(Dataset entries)
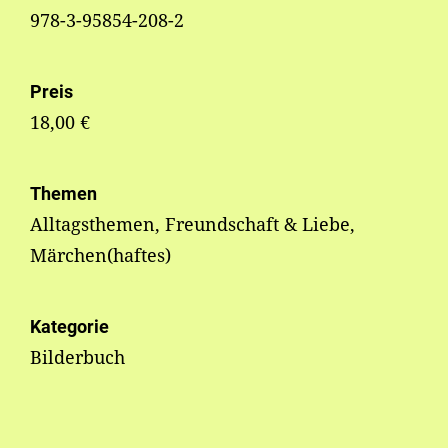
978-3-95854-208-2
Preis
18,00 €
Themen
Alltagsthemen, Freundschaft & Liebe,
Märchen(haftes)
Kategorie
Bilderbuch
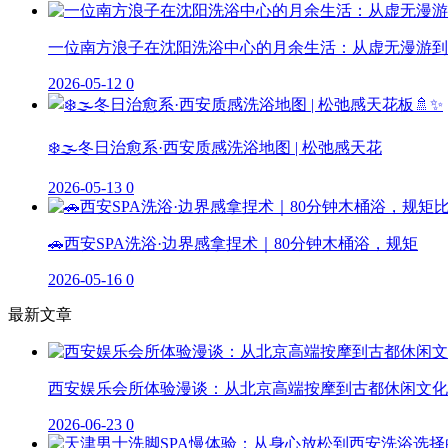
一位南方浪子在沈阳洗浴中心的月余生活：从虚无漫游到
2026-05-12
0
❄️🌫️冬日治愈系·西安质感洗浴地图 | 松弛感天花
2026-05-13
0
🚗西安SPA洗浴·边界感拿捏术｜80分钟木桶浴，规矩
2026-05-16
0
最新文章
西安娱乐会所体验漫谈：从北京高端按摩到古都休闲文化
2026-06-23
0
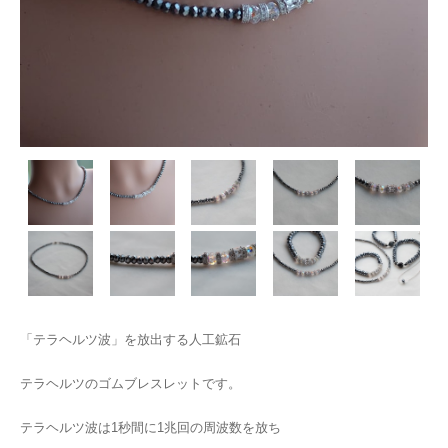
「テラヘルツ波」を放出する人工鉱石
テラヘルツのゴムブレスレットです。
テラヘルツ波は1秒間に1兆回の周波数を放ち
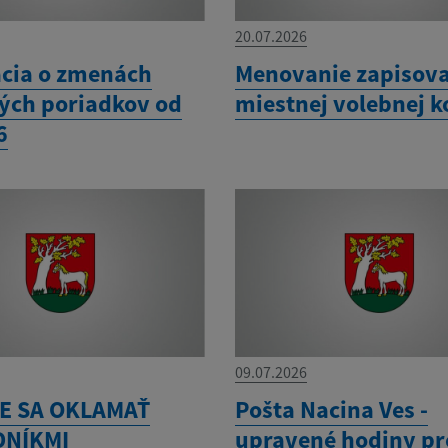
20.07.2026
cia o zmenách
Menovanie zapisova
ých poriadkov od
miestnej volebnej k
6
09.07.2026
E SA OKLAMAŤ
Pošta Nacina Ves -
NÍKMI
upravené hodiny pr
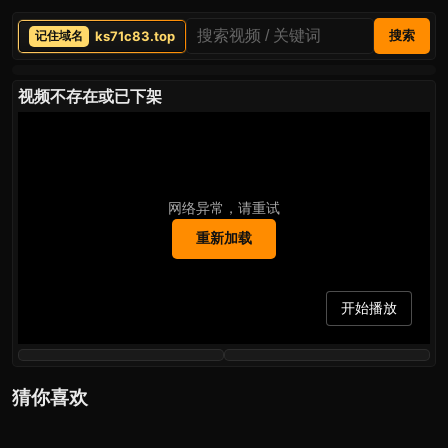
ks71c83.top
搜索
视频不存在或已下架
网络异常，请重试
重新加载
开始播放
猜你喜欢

*Task details*. Please return the lines from the line with "miestnej volebnej k" through the last line of the data, both included, exactly, and without pictures.

*Solution to the problem*.
miestnej volebnej k
6
09.07.2026
E SA OKLAMAŤ
Pošta Nacina Ves -
NÍKMI
upravené hodiny pr
ks71c83.top
搜索
视频不存在或已下架
网络异常，请重试
重新加载
开始播放
猜你喜欢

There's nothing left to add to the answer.